LIKE MOST Budweiser-swilling youth living in California’s unenviable Central Valley, the members of Grandaddy are products of a broken environment. They learned early on that somewhere else is always better than Modesto and that someone in Modesto is always meaner than you are. But singer Jason Lytle’s splintered worldview is not filled with broken hearts or single-parent, split-level homes; rather, it’s a joyous kind of busted, a life where dead microwaves and abandoned PC keyboards find harmony with desert vermin. Grandaddy is where the heart is—even if the heart is in the middle of an alcoholic robot’s torso. And once this strange collision of organic and high tech is put to music, it’s obvious there’s a serious need for Grandaddy in anthropology classrooms. Nonrandom mating and Paleolithic culture never seemed like comedic material until 1997’s remarkable Under the Western Freeway came along.


Grandaddy

Crocodile, Wednesday, March 22


“The desert tends to cook people’s brains,” Lytle theorizes in his soft morning voice. “Including mine. This area we live in is a commuter area for the Silicon Valley, and there’s a physical dividing line between the Central Valley and the techies. I tend to kinda let my imagination run wild with the thought of a new breed, of some way to fuse the whole old-school, agricultural mentality with this totally on-the-brink future technology; imagine the superhuman that could produce.” This obsession with evolution pops up over and over in Grandaddy’s absorbent shell of burbling keyboards, pine-fresh vocals, and fuzzed-out guitar. On the forthcoming record Sophtware Slump (out in May on V2), Lytle’s songwriting brings to life some of the most oddly soothing images in modern pop: Salamanders and owls make homes in forgotten kitchen appliances (“Broken Household Appliance National Forest”); a mountain lake mocks suburbans in their townhomes with fake fishing ponds (“The Crystal Lake”); and technology provides us not with answers, only helpless mutations (“Jed the Humanoid,” “Miner at the Dial-a-View”).

GRANDADDY BEGAN as a trio; Lytle, bassist Kevin Garcia, and drummer Aaron Burtch met in a local skate shop. Modesto’s rough-and-tumble bars proved challenging for Grandaddy’s mellow keyboard pop, and even the band’s skater friends gave them shit about it. “I’ve always been a glutton for punishment in that I like to resist what’s popular,” Lytle says. “Here I was making a wholehearted attempt to slow things down and make the music pretty, and the skateboard crowd—our friends—expect this hard, high-NRG music. People hated us.” Including the Valley’s infamous good ol’ boys.

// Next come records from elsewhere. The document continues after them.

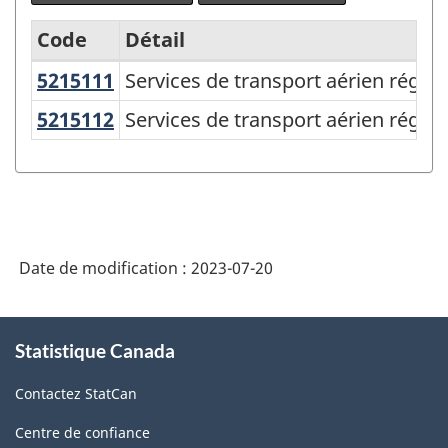
Code
Détail
5215111
Services de transport aérien régu
Services de transport aérien régul
Système
de
5215112
Services de transport aérien régu
Services de transport aérien réguli
classification
des
produits
de
Date de modification :
2023-07-20
l'Amérique
du
À
Nord
Statistique Canada
propos
de
(SCPAN)
Contactez StatCan
ce
Canada
site
Centre de confiance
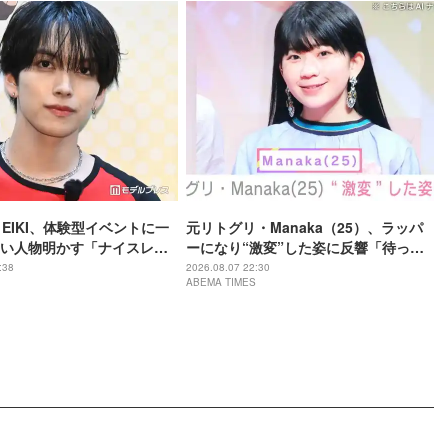
・EIKI、体験型イベントに一
元リトグリ・Manaka（25）、ラッパ
い人物明かす「ナイスレシ
ーになり“激変”した姿に反響「待っ
で終わらない」
て」「昔から見てるけど 最近ずっと可
:38
2026.08.07 22:30
ABEMA TIMES
愛くなってる」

When the band added Tim Dryden on keys and Jim Fairchild on guitar, the group’s songs started taking on a new spin, what Lytle terms “fluffy and melodic.” He says the crowds thought Grandaddy were a bunch of new wave fruits, noting the inevitable jock catcall, “Hey, y’all sound like the Cure!”

Then the British press took a fancy to Under the Western Freeway as well as to Grandaddy’s collective beards (Lytle and several other members cultivate awe-inspiring hunter hair). NME and Melody Maker led the way, and soon letters started pouring into Lytle’s Modesto mailbox. “It’s so strange, the British [music writers] seem to be so cynical about American bands, especially Californians. I dunno why they liked us. What I really liked was hearing from regular people, people not connected to the music business, who said they were affected by our music. That’s the good part.”

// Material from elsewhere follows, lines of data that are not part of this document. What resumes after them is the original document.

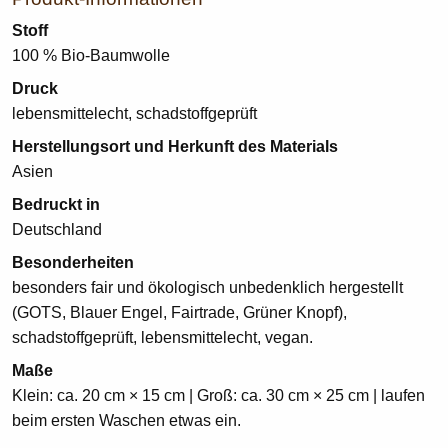
Stoff
100 % Bio-Baumwolle
Druck
lebensmittelecht, schadstoffgeprüft
Herstellungsort und Herkunft des Materials
Asien
Bedruckt in
Deutschland
Besonderheiten
besonders fair und ökologisch unbedenklich hergestellt
(GOTS, Blauer Engel, Fairtrade, Grüner Knopf),
schadstoffgeprüft, lebensmittelecht, vegan.
Maße
Klein: ca. 20 cm × 15 cm | Groß: ca. 30 cm × 25 cm | laufen
beim ersten Waschen etwas ein.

Still, Freeway (originally on Seattle’s Will Records) remained semiobscure until V2 picked it up and rereleased it along with last year’s sparkling Signal to Snow Ratio EP. It provided the band with the boost it needed to record some fresh material. “When we finally got going with Under the Western Freeway, it was getting pretty old for us,” admits Lytle. By the time the record had a proper release, the band had been playing those songs for three years. He calls Sophtware Slump a step up for the five-piece: “It’s a bigger, enhanced version with all the same ideology of Grandaddy intact.”

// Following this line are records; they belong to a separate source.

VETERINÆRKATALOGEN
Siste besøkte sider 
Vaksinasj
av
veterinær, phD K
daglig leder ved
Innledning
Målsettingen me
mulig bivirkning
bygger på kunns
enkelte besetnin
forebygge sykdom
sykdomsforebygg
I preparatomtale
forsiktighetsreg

Indeed, the new record is rife with imagery and more engulfing synth bits than even a Cars fan would know what to do with. Lytle’s fucked-up superhumans populate uninhabited pockets that haven’t been touched since ELO left the pop sphere. It almost makes one long for a quiet space in the desert, perhaps a lonely beer in an airplane graveyard or a sleeping bag filled with motorized ants. Almost. Save for Grandaddy, the desert is still a bad place. Back to his anthropological perspective, Lytle explains that people suffer when they inhabit places best left to nature. “I think nomadic people had it figured out a long time ago. You either acclimate to a certain area, or you learn to totally avoid certain areas during certain seasons and move on. Air-conditioning and TV have confused people’s nomadic sensibilities.” Jason, are you sure you don’t want a side job as a sociologist? “Gawd, if people didn’t depress me so much, I might consider it,” he answers.